396.New section 218A confers a power on the FSA to make rules allowing it to obtain information that will assist the FSCS in carrying out its work, or in preparing for a possible need to pay compensation (even when no default is imminent). It also allows the FSA to use its existing power to require individual authorised persons to provide information to obtain information that would be of use to the FSCS.

397.The amendments to section 219 allow the FSCS to obtain information from authorised persons or certain other persons from the time the authorised person could be declared in default for the purposes of the scheme. They also allow the FSCS to obtain information from a bank which is subject to the special resolution regime (or from the Bank of England) to enable the maximum amount the FSCS would be able to contribute to the costs of the special resolution regime to be calculated.

Section 177: Payments in error

398.This section inserts new section 223C into the Financial Services and Markets Act 2000.

399.The new section provides that levies collected by the FSCS can be used to cover the costs of any compensation payments made in error. The new provision does not cover payments made in bad faith.

Section 178: Regulations

400.This section amends section 429 of the Financial Services and Markets Act 2000 to provide that regulations made by the Treasury under new sections 214A and 214B are subject to the affirmative resolution procedure Regulations under the new section 223B will be subject to the negative resolution procedure.

Section 179 Delegation of functions

401.This section inserts new section 221A into the Financial Services and Markets Act 2000.

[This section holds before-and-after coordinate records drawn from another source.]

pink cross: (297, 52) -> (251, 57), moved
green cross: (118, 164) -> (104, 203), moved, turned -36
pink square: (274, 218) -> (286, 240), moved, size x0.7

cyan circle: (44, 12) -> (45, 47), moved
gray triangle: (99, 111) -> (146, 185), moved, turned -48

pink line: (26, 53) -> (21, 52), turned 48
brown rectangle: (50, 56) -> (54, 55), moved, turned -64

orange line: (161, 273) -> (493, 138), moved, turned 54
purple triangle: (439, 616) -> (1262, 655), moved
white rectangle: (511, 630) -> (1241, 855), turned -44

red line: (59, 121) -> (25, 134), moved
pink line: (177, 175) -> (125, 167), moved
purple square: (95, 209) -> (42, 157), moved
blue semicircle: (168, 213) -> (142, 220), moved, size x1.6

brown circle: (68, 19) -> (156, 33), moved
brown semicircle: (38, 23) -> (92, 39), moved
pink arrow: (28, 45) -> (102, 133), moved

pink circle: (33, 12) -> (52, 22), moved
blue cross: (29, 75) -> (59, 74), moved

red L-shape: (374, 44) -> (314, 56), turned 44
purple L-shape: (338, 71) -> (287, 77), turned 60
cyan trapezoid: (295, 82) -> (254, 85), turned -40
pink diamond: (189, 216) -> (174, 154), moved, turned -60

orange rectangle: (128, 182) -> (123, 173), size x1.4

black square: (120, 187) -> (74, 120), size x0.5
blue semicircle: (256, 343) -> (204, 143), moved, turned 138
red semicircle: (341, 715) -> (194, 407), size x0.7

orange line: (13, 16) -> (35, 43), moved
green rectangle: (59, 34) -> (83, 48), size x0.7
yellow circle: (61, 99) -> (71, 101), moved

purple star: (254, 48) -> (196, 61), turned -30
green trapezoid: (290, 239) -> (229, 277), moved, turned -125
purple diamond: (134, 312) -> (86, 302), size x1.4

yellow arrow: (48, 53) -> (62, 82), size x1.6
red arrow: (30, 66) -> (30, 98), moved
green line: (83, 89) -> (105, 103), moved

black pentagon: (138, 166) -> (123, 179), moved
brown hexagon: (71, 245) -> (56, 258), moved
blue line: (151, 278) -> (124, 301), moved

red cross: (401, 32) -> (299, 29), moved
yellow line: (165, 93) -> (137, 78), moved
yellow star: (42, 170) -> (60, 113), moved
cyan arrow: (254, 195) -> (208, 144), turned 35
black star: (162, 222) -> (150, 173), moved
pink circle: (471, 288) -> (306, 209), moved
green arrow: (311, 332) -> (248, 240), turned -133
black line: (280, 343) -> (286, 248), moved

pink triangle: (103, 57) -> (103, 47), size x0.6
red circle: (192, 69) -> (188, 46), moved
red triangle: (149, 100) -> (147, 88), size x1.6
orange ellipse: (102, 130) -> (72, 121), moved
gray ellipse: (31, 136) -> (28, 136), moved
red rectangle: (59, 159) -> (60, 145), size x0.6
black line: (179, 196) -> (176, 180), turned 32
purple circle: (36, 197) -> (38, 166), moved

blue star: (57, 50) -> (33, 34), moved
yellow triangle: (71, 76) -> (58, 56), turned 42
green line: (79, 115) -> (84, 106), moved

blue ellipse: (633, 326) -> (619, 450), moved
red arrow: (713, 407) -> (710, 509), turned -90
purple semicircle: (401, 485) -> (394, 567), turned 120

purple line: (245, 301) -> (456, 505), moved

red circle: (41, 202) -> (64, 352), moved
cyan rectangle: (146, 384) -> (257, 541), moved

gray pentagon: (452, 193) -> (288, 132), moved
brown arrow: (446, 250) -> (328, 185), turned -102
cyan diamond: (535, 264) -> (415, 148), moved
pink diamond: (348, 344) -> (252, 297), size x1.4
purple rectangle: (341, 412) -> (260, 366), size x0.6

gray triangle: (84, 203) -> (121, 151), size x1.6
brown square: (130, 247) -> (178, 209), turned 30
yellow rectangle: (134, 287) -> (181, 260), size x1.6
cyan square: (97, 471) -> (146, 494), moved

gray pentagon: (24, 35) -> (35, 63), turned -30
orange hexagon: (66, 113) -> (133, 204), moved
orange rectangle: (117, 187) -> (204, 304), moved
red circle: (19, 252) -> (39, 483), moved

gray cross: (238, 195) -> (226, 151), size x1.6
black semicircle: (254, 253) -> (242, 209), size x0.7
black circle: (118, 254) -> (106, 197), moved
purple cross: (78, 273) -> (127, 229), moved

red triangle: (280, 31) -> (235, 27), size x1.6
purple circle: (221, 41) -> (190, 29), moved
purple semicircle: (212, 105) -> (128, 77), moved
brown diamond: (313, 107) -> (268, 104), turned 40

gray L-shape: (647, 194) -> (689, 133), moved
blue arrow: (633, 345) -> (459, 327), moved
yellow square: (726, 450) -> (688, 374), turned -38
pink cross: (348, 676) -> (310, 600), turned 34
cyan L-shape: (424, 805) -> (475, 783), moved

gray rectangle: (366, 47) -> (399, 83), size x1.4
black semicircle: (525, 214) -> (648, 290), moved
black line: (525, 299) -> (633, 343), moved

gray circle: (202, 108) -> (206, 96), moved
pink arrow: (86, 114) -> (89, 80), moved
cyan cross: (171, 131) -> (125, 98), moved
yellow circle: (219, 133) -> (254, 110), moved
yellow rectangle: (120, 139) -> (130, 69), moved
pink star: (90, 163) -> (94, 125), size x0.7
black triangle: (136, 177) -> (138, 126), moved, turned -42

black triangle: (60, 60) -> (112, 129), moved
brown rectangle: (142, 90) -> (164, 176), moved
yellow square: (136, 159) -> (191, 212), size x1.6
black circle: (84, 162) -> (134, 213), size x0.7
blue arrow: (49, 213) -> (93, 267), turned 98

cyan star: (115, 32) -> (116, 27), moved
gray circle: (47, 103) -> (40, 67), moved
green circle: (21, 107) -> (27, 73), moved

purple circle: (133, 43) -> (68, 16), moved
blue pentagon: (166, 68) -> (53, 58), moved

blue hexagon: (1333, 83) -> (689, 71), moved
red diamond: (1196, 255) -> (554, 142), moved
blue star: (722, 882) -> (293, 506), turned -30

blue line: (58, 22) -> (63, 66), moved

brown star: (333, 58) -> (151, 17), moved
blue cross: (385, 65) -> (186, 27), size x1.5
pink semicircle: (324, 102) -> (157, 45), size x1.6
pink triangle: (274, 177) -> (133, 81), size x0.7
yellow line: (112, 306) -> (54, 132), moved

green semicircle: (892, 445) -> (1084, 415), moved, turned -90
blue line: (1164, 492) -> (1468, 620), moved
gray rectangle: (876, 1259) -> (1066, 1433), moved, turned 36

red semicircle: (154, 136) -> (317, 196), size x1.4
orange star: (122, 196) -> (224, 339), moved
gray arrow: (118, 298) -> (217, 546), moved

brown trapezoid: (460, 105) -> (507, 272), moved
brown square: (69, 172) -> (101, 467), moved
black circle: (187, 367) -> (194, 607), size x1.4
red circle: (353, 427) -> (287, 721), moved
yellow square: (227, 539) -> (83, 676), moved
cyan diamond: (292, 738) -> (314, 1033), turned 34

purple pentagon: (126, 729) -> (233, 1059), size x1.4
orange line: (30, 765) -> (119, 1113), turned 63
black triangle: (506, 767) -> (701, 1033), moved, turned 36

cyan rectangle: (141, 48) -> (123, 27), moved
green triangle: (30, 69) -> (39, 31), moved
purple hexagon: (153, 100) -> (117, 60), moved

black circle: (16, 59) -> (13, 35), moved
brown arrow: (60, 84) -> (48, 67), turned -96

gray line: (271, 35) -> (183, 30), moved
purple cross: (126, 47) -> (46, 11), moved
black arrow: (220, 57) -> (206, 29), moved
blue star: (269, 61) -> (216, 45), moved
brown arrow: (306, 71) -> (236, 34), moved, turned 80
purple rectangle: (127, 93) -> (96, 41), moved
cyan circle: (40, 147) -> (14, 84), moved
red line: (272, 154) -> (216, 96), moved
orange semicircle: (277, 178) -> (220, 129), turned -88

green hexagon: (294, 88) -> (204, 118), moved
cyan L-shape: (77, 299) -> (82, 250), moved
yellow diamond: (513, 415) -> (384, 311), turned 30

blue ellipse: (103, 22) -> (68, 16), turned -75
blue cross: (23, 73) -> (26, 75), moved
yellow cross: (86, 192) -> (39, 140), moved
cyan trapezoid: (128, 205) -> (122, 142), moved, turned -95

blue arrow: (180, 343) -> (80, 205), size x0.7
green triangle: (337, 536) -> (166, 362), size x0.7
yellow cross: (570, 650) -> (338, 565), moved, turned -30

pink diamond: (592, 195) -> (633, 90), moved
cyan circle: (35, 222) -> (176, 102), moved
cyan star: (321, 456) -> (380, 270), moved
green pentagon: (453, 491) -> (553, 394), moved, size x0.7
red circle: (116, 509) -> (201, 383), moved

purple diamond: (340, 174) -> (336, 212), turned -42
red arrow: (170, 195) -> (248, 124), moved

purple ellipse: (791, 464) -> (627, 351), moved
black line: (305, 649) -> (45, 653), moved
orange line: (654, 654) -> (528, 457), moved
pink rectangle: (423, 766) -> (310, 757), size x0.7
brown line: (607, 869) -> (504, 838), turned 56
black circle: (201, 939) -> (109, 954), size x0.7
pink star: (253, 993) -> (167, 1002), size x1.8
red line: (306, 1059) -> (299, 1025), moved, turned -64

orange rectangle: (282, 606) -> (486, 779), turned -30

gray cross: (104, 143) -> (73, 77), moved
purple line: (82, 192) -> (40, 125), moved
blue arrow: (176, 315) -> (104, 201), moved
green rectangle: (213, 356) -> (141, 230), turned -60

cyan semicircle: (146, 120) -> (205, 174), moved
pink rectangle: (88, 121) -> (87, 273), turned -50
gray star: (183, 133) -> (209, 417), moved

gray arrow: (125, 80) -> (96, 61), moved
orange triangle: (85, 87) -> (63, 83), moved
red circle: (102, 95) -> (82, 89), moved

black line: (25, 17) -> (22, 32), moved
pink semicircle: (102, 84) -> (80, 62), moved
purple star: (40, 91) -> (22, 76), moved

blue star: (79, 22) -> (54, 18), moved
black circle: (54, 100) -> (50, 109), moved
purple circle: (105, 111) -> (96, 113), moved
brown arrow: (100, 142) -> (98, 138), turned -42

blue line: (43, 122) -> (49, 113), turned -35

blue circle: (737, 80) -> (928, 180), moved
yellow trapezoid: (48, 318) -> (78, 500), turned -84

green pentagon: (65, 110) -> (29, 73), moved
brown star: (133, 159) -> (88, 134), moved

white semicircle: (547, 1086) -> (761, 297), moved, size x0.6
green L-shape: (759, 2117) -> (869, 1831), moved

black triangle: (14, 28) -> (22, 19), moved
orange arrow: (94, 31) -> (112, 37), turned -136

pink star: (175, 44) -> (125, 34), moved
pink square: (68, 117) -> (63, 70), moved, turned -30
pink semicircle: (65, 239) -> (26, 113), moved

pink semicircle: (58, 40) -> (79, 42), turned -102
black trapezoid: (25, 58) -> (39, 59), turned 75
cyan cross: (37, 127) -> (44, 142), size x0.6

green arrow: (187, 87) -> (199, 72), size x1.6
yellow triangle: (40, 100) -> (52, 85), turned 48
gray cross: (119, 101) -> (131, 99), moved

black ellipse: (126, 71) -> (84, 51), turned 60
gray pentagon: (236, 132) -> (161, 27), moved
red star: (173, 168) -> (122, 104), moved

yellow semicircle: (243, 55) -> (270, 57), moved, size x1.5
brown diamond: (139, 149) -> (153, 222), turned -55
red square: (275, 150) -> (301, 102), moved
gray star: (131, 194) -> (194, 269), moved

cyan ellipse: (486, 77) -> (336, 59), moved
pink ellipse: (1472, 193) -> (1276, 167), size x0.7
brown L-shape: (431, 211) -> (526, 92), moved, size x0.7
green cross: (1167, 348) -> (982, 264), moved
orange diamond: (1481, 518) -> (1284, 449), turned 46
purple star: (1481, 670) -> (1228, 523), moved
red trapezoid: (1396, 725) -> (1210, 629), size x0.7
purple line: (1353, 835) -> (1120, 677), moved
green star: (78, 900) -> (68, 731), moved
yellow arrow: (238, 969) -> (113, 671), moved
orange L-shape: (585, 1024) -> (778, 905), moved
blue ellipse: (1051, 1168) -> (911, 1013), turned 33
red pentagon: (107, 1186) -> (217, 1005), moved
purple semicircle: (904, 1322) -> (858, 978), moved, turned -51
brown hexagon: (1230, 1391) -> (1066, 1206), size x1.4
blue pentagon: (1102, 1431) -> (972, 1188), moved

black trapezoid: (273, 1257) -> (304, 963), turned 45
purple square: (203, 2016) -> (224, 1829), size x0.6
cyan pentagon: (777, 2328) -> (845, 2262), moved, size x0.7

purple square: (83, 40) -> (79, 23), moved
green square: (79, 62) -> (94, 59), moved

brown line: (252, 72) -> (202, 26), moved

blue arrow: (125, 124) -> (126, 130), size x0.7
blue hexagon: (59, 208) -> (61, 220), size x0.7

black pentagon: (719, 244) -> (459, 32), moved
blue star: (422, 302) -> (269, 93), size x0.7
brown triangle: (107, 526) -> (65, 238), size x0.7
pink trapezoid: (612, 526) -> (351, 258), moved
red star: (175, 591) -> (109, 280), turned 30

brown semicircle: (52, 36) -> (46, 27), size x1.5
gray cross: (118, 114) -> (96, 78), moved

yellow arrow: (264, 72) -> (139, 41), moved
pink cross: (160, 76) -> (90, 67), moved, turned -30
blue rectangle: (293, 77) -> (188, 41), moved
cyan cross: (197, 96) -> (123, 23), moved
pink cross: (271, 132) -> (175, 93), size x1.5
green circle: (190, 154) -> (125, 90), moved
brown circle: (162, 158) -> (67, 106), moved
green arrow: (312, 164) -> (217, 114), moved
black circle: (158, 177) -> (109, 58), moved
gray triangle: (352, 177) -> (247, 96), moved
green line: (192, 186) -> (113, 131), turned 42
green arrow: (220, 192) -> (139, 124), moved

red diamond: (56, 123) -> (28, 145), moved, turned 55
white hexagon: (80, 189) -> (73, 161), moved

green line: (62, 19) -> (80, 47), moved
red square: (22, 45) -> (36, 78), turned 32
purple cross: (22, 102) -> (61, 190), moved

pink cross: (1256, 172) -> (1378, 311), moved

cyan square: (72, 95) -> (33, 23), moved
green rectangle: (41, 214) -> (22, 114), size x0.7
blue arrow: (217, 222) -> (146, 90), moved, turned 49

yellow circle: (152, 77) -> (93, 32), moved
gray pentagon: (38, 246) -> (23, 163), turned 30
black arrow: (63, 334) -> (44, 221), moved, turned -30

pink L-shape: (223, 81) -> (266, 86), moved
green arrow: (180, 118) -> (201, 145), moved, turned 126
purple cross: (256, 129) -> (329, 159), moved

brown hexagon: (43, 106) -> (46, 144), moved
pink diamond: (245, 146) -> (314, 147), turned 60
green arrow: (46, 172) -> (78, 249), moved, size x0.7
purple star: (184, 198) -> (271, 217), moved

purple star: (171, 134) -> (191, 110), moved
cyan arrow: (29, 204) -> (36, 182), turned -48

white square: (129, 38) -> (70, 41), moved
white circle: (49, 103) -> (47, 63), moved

402.The new section provides that the FSCS can make arrangements with a third party to carry out any of its functions. This does not change the scheme’s responsibility for the decisions that are taken. Before entering into an arrangement the FSCS must be satisfied that the person is competent to carry out the function and has been given sufficient directions.

Section 180: Functions under this Act

403.This section inserts new section 224A into the Financial Services and Markets Act 2000.

404.The new section provides that the new functions of the FSCS conferred in this Act, for example, those functions of the Financial Services Compensation Scheme under Part 2, are to be regarded as among its functions under the Financial Services and Markets Act 2000.